START

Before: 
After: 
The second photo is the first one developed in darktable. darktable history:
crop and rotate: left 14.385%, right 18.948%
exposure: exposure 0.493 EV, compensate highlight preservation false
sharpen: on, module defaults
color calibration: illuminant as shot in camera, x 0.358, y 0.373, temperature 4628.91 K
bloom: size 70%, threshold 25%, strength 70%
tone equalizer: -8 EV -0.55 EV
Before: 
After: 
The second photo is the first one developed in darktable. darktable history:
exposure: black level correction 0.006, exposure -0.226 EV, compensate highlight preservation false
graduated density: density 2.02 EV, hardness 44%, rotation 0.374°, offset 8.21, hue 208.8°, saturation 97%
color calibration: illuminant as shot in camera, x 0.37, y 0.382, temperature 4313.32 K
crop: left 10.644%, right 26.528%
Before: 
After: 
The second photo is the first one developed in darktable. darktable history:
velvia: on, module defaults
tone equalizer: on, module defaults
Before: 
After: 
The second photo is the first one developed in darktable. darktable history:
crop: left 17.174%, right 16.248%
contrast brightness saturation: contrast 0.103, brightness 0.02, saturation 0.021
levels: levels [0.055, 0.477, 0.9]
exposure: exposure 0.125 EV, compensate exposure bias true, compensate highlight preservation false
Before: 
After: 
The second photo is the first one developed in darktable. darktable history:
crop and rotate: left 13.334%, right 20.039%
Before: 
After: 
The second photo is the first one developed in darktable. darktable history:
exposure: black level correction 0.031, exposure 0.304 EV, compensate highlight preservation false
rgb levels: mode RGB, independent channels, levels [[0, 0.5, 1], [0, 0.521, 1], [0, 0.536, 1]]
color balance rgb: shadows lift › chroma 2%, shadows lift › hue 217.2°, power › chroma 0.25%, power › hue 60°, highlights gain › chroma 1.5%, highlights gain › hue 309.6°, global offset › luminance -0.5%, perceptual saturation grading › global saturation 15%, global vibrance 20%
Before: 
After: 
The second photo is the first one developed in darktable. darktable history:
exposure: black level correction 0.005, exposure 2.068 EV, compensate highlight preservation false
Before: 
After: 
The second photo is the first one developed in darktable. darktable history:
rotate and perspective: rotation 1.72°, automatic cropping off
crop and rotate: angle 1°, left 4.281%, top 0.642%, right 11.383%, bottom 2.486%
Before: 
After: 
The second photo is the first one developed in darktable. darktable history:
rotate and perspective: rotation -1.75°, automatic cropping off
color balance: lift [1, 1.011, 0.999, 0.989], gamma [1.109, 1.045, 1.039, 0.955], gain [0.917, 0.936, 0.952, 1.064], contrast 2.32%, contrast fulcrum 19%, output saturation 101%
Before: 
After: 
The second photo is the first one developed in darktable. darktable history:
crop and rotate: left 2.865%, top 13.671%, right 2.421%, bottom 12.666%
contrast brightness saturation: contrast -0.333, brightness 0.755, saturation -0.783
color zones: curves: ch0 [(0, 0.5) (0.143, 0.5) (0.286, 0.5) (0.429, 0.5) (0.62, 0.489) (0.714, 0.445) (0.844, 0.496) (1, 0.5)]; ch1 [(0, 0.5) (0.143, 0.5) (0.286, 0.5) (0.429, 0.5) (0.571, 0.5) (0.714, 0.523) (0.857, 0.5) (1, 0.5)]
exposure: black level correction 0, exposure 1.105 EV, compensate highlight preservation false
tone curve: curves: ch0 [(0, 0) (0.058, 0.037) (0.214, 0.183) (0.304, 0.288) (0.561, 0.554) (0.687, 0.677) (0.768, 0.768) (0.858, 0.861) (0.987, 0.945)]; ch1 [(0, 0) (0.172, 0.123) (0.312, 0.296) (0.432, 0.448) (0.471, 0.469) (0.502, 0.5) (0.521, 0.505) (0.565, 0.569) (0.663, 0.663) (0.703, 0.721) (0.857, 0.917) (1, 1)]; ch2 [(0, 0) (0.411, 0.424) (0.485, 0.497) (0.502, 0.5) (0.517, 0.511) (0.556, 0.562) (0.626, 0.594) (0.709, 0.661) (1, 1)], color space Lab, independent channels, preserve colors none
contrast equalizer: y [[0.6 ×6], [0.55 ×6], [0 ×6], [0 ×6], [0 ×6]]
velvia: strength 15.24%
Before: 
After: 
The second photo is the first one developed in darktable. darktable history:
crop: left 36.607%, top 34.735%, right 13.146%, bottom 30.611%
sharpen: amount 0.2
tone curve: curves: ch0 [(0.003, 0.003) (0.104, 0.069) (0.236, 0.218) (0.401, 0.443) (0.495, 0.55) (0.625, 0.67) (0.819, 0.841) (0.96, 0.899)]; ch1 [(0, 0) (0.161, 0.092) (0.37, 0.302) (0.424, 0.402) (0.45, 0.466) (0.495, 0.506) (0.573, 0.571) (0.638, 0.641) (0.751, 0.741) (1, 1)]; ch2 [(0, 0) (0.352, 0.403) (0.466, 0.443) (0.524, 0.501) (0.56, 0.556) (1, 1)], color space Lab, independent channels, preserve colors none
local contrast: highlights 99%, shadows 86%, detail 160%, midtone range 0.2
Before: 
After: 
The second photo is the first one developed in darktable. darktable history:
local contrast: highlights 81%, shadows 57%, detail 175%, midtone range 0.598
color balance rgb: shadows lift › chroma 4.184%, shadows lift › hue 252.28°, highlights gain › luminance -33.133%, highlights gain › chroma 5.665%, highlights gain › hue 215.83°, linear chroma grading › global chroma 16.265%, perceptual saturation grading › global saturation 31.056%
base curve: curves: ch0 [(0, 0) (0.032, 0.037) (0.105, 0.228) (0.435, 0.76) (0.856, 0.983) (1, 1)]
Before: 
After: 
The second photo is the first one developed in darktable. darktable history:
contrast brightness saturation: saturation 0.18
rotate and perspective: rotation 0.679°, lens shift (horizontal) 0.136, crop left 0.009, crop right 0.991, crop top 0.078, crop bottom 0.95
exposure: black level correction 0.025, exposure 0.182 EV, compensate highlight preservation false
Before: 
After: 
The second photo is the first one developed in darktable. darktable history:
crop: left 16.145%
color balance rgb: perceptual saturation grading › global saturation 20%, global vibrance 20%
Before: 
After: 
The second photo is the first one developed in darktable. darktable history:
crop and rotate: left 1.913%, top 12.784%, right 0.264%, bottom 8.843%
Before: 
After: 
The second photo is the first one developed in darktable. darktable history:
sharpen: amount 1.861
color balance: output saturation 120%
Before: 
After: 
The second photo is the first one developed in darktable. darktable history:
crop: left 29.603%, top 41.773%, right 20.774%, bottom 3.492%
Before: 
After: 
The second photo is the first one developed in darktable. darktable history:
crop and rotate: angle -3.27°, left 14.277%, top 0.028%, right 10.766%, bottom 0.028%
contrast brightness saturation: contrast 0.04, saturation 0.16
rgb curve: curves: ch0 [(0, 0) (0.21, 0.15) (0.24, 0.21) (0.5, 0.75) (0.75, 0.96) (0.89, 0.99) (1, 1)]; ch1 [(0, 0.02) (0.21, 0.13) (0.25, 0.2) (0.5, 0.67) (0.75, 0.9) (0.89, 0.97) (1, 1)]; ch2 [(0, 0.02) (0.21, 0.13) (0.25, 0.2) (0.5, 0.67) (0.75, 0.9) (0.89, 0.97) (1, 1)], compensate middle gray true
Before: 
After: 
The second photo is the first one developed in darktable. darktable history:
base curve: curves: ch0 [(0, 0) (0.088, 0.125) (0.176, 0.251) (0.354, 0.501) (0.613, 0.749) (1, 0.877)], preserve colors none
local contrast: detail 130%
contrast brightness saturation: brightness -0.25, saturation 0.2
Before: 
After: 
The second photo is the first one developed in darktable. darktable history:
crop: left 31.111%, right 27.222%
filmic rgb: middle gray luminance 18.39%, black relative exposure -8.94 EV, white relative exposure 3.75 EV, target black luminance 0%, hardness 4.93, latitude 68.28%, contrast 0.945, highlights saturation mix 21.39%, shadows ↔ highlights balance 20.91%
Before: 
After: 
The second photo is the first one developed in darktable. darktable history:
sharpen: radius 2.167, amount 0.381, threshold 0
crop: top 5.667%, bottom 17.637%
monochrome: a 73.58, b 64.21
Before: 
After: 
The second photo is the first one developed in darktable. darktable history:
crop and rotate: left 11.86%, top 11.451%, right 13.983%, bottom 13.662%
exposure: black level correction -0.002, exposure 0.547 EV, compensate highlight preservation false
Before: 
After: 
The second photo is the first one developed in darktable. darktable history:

END

Aim of the exercise
Please write out the lines again, starting at the first one and ending at the line that contains "color balance rgb: shadows lift › chroma 2%, shadows", and change "developed" to "edited" while leaving everything else the same.

Solution to this task
Before: 
After: 
The second photo is the first one edited in darktable. darktable history:
crop and rotate: left 14.385%, right 18.948%
exposure: exposure 0.493 EV, compensate highlight preservation false
sharpen: on, module defaults
color calibration: illuminant as shot in camera, x 0.358, y 0.373, temperature 4628.91 K
bloom: size 70%, threshold 25%, strength 70%
tone equalizer: -8 EV -0.55 EV
Before: 
After: 
The second photo is the first one edited in darktable. darktable history:
exposure: black level correction 0.006, exposure -0.226 EV, compensate highlight preservation false
graduated density: density 2.02 EV, hardness 44%, rotation 0.374°, offset 8.21, hue 208.8°, saturation 97%
color calibration: illuminant as shot in camera, x 0.37, y 0.382, temperature 4313.32 K
crop: left 10.644%, right 26.528%
Before: 
After: 
The second photo is the first one edited in darktable. darktable history:
velvia: on, module defaults
tone equalizer: on, module defaults
Before: 
After: 
The second photo is the first one edited in darktable. darktable history:
crop: left 17.174%, right 16.248%
contrast brightness saturation: contrast 0.103, brightness 0.02, saturation 0.021
levels: levels [0.055, 0.477, 0.9]
exposure: exposure 0.125 EV, compensate exposure bias true, compensate highlight preservation false
Before: 
After: 
The second photo is the first one edited in darktable. darktable history:
crop and rotate: left 13.334%, right 20.039%
Before: 
After: 
The second photo is the first one edited in darktable. darktable history:
exposure: black level correction 0.031, exposure 0.304 EV, compensate highlight preservation false
rgb levels: mode RGB, independent channels, levels [[0, 0.5, 1], [0, 0.521, 1], [0, 0.536, 1]]
color balance rgb: shadows lift › chroma 2%, shadows lift › hue 217.2°, power › chroma 0.25%, power › hue 60°, highlights gain › chroma 1.5%, highlights gain › hue 309.6°, global offset › luminance -0.5%, perceptual saturation grading › global saturation 15%, global vibrance 20%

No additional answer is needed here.